Exercise data:
☆ ☆ ☆ ☆

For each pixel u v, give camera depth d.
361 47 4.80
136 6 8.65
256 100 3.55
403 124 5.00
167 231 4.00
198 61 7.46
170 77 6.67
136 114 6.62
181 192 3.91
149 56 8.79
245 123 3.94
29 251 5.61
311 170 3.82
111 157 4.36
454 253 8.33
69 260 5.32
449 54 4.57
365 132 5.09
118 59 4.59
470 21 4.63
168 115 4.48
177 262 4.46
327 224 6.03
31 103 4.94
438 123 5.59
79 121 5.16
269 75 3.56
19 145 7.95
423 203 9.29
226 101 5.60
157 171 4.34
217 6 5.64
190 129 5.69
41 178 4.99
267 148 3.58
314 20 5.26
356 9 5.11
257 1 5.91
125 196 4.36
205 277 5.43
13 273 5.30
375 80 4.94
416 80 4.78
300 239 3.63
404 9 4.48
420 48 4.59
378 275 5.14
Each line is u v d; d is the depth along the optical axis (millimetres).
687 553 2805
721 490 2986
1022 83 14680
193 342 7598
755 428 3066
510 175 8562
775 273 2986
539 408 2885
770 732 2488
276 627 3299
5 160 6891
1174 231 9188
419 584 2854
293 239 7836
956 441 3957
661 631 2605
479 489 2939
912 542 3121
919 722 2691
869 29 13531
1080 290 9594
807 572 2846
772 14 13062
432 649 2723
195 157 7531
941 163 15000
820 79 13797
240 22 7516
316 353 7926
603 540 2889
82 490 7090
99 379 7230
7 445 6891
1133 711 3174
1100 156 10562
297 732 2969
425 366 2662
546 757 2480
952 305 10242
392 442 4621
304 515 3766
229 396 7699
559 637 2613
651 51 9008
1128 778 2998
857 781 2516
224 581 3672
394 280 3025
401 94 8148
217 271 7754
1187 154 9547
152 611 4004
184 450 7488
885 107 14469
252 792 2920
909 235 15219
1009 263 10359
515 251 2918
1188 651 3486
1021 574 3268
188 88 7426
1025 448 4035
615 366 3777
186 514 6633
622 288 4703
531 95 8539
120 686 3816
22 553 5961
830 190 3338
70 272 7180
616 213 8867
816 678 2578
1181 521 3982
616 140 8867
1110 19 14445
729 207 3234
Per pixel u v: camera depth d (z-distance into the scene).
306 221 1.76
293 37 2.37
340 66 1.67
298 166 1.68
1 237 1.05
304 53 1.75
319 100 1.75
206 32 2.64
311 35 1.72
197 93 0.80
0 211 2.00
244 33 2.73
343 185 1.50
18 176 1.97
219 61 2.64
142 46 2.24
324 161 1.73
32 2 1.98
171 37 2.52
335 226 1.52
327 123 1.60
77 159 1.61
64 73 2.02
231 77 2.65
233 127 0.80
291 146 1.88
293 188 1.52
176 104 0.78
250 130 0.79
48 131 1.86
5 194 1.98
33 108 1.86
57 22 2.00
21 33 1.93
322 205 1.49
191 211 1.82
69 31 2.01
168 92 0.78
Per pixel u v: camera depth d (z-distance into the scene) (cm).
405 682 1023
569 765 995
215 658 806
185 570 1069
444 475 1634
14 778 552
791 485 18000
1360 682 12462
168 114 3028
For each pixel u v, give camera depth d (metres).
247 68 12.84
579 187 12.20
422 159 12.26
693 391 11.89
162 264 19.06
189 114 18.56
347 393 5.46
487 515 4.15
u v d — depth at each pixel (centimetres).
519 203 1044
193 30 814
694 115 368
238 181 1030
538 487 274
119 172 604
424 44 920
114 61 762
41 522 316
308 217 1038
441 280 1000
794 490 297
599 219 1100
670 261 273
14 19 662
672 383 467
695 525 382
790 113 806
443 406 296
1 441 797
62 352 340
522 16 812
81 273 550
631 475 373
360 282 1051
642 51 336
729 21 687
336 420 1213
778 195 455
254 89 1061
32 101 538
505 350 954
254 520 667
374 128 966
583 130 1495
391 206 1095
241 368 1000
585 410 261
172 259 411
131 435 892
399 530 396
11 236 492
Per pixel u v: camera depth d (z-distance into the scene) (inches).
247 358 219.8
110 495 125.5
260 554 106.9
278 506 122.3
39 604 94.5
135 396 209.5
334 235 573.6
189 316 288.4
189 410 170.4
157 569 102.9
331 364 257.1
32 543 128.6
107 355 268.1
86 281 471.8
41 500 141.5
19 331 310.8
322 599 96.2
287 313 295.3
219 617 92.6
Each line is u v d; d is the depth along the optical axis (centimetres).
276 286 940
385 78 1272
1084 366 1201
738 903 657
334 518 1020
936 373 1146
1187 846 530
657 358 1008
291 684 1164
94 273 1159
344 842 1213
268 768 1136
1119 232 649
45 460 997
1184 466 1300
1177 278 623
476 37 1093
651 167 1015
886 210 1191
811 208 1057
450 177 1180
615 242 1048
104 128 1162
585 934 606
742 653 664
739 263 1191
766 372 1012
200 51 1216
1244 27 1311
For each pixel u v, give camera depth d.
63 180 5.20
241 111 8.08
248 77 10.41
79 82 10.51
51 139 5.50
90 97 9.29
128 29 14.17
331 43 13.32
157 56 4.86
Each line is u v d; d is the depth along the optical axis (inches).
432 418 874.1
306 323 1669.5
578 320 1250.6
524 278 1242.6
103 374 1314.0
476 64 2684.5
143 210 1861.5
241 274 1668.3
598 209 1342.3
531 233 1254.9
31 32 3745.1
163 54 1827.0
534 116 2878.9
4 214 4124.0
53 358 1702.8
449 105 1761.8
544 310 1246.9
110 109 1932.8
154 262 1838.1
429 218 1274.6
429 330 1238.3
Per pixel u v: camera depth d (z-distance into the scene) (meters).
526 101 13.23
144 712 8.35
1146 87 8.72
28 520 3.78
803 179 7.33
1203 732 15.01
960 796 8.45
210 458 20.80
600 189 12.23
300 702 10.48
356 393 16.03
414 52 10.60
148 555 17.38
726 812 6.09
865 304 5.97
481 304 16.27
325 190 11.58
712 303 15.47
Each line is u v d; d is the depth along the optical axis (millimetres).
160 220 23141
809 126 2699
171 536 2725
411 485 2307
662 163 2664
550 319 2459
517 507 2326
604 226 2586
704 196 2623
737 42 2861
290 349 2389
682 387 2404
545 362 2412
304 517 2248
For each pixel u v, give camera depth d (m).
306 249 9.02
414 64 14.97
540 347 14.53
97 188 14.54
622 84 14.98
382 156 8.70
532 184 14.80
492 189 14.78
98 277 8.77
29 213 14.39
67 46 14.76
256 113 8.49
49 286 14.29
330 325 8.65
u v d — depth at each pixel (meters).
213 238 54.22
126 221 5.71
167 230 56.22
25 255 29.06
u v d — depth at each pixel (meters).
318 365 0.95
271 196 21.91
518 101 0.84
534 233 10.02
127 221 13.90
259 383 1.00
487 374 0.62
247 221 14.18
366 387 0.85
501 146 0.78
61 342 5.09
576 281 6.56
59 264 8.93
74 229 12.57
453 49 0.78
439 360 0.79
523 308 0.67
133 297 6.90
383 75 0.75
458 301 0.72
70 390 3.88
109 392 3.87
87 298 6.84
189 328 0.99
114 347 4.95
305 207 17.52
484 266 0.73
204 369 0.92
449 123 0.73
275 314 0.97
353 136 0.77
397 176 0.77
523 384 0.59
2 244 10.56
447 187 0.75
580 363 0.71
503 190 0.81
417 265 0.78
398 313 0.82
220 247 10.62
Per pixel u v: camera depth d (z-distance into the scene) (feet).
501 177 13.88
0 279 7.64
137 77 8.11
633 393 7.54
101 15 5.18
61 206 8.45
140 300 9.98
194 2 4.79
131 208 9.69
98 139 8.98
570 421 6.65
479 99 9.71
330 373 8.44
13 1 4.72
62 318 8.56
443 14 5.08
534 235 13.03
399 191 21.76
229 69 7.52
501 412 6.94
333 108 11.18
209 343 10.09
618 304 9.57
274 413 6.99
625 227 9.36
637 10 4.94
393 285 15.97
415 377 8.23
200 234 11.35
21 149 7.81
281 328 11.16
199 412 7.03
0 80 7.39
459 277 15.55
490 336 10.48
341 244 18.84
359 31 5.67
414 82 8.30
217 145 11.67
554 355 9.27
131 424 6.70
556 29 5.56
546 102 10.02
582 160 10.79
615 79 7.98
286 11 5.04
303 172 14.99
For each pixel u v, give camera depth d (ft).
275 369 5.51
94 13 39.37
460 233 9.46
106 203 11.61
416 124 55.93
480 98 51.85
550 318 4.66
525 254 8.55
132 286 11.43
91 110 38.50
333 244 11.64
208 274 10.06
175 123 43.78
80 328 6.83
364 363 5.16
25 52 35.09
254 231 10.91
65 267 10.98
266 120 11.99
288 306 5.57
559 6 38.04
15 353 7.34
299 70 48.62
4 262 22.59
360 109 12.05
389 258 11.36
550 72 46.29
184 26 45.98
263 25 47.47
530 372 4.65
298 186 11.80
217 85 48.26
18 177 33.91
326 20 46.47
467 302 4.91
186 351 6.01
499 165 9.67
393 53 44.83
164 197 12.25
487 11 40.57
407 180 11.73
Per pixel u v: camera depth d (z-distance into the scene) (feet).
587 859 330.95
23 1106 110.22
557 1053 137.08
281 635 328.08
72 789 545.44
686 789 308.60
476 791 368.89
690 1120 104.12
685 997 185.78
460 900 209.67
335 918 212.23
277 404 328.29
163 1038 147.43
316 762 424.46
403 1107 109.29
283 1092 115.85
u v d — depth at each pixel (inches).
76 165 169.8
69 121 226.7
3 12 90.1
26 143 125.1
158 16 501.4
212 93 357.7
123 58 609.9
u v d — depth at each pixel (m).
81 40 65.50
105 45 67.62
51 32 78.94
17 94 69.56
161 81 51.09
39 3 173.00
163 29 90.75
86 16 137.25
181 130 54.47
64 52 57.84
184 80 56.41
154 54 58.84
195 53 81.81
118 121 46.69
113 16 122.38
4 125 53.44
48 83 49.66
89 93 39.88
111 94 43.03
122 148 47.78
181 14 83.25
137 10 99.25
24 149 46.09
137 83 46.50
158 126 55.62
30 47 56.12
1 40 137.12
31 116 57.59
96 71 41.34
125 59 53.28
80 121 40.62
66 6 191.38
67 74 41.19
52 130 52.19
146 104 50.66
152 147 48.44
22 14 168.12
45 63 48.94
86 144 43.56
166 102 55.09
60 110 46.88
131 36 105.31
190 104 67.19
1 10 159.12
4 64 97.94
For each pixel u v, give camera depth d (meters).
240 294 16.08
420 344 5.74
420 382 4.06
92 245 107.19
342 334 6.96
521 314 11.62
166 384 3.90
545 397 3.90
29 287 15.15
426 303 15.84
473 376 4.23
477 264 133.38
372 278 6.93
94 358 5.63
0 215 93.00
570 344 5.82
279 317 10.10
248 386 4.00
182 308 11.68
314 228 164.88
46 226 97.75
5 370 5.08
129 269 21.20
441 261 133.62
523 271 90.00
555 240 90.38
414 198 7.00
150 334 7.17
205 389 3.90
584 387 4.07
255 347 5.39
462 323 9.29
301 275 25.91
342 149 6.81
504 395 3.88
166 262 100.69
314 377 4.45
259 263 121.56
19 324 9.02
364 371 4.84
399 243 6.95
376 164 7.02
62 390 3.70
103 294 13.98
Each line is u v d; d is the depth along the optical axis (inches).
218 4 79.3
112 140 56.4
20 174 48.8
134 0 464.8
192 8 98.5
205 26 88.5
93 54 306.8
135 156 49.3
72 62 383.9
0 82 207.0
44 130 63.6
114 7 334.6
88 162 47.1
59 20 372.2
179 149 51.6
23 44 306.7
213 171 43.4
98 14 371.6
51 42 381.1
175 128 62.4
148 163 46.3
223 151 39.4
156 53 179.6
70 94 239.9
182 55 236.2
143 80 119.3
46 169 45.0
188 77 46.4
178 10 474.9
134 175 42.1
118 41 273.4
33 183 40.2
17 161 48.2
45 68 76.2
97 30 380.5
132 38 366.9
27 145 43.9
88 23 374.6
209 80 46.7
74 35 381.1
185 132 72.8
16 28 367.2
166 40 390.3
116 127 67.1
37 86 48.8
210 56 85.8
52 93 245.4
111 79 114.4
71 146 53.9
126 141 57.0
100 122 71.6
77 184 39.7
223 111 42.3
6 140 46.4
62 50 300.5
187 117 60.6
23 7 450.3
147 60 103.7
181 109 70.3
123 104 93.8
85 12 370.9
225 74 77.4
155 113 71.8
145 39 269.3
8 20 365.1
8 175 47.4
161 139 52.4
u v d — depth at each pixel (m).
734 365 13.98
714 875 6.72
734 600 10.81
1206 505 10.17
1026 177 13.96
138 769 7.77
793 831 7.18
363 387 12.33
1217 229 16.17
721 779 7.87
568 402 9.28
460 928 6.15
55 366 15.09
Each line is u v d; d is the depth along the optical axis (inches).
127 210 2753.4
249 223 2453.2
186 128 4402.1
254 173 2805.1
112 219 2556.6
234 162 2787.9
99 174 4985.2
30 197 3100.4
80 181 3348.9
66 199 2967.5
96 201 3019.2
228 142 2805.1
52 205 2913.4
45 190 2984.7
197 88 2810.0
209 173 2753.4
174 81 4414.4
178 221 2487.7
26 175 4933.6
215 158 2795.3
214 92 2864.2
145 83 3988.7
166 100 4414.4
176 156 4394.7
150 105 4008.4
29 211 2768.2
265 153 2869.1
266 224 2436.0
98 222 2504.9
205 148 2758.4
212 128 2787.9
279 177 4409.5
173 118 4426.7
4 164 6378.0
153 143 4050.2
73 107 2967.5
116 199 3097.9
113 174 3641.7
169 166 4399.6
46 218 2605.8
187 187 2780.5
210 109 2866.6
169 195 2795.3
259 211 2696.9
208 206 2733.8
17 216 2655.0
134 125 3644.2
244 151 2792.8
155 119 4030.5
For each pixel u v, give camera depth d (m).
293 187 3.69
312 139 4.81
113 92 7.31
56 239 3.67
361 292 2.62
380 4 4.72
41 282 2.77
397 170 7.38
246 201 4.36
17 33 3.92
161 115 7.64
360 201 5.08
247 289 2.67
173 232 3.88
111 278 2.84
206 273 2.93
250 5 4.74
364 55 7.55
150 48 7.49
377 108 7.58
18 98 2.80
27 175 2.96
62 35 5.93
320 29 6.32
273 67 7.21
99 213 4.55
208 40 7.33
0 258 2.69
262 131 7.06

☆ ☆ ☆ ☆

What is expected: Everything above from the line containing "334 235 573.6" down to the line containing "330 325 8.65" is to be transcribed exactly, with both of those lines included and nothing else added.

Exercise response:
334 235 573.6
189 316 288.4
189 410 170.4
157 569 102.9
331 364 257.1
32 543 128.6
107 355 268.1
86 281 471.8
41 500 141.5
19 331 310.8
322 599 96.2
287 313 295.3
219 617 92.6
Each line is u v d; d is the depth along the optical axis (centimetres).
276 286 940
385 78 1272
1084 366 1201
738 903 657
334 518 1020
936 373 1146
1187 846 530
657 358 1008
291 684 1164
94 273 1159
344 842 1213
268 768 1136
1119 232 649
45 460 997
1184 466 1300
1177 278 623
476 37 1093
651 167 1015
886 210 1191
811 208 1057
450 177 1180
615 242 1048
104 128 1162
585 934 606
742 653 664
739 263 1191
766 372 1012
200 51 1216
1244 27 1311
For each pixel u v, give camera depth d.
63 180 5.20
241 111 8.08
248 77 10.41
79 82 10.51
51 139 5.50
90 97 9.29
128 29 14.17
331 43 13.32
157 56 4.86
Each line is u v d; d is the depth along the optical axis (inches).
432 418 874.1
306 323 1669.5
578 320 1250.6
524 278 1242.6
103 374 1314.0
476 64 2684.5
143 210 1861.5
241 274 1668.3
598 209 1342.3
531 233 1254.9
31 32 3745.1
163 54 1827.0
534 116 2878.9
4 214 4124.0
53 358 1702.8
449 105 1761.8
544 310 1246.9
110 109 1932.8
154 262 1838.1
429 218 1274.6
429 330 1238.3
Per pixel u v: camera depth d (z-distance into the scene) (meters).
526 101 13.23
144 712 8.35
1146 87 8.72
28 520 3.78
803 179 7.33
1203 732 15.01
960 796 8.45
210 458 20.80
600 189 12.23
300 702 10.48
356 393 16.03
414 52 10.60
148 555 17.38
726 812 6.09
865 304 5.97
481 304 16.27
325 190 11.58
712 303 15.47
Each line is u v d; d is the depth along the optical axis (millimetres).
160 220 23141
809 126 2699
171 536 2725
411 485 2307
662 163 2664
550 319 2459
517 507 2326
604 226 2586
704 196 2623
737 42 2861
290 349 2389
682 387 2404
545 362 2412
304 517 2248
For each pixel u v, give camera depth d (m).
306 249 9.02
414 64 14.97
540 347 14.53
97 188 14.54
622 84 14.98
382 156 8.70
532 184 14.80
492 189 14.78
98 277 8.77
29 213 14.39
67 46 14.76
256 113 8.49
49 286 14.29
330 325 8.65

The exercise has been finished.